Remarks As Prepared For Delivery:

Thank you, Chairman Yarmuth, and thank you to our witnesses for joining us today.

Strengthening retirement security for today’s seniors and families as well as future generations is a goal we all share. The question is how we get there – especially at a time when roughly 10,000 more baby boomers reach retirement age every single day.

Let’s start with Social Security. Not only is it one of the biggest parts of our federal budget, making up 24 percent of all federal spending, it is also a primary source of retirement income for millions of Americans.

We’ve all seen the data and read the headlines – this program is in trouble.

As more Americans become eligible for Social Security benefits, and as Americans live longer, fewer Americans are entering the workforce and paying into the program. Over time, that means the money Social Security spends on benefits will outpace the revenue it brings in through payroll taxes.

At its current rate, the program will only be able to pay three quarters of the benefits retirees were promised by the year 2035.

I agree with my friends across the aisle – that’s not right.

It’s our responsibility in Congress to prevent these across-the-board benefit cuts and make sure this important program can continue – and work better – for workers and retirees today and for generations to come.

As America’s demographics have evolved, lawmakers on both sides of the aisle have worked together on four separate occasions to pass structural reforms to improve this program.

Most recently, in 1983, Congress passed legislation to gradually increase the retirement age from 65 to 67. That was a commonsense, bipartisan idea to address the fact that Americans are living roughly 15 years longer today than they were when Social Security was first created in 1935.

I am committed to working together to uphold the history of bipartisan Social Security reforms.

One thing is certain – punishing today’s workers and job creators with enormous tax hikes is not a solution. That approach would drag down our economy and penalize Americans for working hard, hurting millennials and small business employees the most.

When it comes to Social Security, we should focus on rewarding work while targeting benefits to help vulnerable Americans.

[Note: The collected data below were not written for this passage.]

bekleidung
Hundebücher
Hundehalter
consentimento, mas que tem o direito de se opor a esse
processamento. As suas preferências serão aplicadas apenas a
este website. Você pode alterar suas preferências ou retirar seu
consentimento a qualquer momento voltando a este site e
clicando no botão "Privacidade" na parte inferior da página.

We can also strengthen retirement security for all Americans by continuing to promote policies that fuel our economy.

With more jobs, record-low unemployment, record-high wage gains, and a growing economy, workers and families are able to save and invest more for their future.

That’s not only led to record-high contributions, it’s also led to increased optimism.

A recent CNBC poll found that a majority of Americans are feeling more confident about saving for retirement today than they felt three years ago.

And in a survey conducted by the Federal Reserve, 75 percent of retirees believe they have enough retirement income to maintain their standard of living.

We should focus on solutions that build on this progress and help even more Americans save.

For example, the Setting Every Community Up for Retirement Enhancement Act of 2019, or the SECURE Act, introduced by bipartisan leaders on the Ways and Means Committee, would strengthen retirement security by encouraging job creators of all sizes to offer full- and part-time employees more retirement options.

I look forward to exploring more bipartisan solutions like this today.

With that, thank you again for holding this hearing, Mr. Chairman. I yield back.